### Exercise instructions:
Return every line of the entries that includes the word "usage".

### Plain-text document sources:
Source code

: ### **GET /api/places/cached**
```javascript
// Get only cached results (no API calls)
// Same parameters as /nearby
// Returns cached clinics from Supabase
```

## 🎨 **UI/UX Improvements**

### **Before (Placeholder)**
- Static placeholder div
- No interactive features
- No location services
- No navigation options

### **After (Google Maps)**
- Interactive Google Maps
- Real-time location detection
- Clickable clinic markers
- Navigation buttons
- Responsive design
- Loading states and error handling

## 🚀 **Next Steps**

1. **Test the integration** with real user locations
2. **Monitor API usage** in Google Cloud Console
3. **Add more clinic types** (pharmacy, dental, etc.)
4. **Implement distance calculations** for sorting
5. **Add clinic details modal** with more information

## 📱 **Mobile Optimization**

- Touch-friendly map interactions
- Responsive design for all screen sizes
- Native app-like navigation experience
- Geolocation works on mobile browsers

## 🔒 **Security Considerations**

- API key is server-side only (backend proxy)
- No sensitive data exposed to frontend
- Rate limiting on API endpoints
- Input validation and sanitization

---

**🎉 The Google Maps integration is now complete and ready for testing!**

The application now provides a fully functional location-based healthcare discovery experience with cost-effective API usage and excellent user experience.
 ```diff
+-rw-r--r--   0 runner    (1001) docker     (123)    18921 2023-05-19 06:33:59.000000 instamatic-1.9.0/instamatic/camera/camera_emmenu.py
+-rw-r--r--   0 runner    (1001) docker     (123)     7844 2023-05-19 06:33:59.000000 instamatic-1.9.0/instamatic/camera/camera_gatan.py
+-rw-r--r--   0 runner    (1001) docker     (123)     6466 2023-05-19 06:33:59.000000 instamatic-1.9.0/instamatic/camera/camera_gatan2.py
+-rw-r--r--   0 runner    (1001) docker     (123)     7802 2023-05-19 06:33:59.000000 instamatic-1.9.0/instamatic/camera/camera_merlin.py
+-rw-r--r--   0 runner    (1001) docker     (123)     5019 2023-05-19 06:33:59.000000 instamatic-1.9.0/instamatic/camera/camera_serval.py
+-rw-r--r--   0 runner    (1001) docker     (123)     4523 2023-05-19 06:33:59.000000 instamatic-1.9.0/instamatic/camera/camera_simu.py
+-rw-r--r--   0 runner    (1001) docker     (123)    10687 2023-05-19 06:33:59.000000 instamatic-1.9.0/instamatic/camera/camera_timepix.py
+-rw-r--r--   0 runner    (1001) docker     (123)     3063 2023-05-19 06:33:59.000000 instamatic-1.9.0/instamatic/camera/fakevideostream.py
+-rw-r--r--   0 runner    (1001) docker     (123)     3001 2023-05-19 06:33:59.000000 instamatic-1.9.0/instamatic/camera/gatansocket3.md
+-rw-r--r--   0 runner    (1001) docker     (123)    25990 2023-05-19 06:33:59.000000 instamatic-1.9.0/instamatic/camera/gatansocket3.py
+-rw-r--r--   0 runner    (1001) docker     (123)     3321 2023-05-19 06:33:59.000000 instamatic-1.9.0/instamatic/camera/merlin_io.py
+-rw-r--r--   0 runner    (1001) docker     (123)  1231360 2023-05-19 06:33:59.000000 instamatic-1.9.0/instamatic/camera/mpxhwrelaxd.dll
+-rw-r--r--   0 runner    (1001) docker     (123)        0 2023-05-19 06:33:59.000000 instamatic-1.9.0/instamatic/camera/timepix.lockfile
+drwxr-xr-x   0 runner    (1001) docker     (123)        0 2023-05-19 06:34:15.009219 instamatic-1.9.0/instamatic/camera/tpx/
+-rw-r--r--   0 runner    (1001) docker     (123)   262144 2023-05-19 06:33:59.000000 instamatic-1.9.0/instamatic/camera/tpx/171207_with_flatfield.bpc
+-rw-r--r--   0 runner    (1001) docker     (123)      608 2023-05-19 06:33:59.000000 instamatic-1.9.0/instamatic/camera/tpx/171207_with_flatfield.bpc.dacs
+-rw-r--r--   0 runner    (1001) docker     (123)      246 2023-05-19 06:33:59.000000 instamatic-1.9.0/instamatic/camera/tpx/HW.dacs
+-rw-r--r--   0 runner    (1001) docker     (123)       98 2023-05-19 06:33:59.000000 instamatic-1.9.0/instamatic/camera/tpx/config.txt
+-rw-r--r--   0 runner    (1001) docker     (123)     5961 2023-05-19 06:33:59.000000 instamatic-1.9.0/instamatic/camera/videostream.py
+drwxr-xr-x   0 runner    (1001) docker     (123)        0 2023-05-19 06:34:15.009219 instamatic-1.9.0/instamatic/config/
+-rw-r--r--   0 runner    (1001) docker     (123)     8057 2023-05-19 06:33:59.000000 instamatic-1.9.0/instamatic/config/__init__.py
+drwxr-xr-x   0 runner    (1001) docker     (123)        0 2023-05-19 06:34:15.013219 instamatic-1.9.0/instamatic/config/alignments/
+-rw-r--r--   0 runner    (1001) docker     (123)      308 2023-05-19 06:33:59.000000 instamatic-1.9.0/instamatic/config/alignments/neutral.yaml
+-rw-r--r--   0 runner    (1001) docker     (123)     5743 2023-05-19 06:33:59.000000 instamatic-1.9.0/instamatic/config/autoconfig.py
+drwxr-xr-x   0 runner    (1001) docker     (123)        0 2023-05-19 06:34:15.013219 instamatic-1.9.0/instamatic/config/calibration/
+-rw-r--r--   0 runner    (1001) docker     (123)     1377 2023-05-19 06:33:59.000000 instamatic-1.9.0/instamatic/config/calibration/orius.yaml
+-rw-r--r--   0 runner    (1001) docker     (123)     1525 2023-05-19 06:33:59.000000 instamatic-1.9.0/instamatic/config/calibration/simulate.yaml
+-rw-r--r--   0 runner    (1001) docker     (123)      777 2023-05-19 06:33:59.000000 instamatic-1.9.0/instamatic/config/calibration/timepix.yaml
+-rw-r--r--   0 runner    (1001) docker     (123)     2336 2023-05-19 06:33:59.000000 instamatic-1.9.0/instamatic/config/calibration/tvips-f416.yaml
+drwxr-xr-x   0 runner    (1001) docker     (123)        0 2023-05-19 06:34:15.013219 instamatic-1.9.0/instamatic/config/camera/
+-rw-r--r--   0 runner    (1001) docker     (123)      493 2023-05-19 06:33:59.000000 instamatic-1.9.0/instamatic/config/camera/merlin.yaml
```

### Exercise response:
2. **Monitor API usage** in Google Cloud Console
The application now provides a fully functional location-based healthcare discovery experience with cost-effective API usage and excellent user experience.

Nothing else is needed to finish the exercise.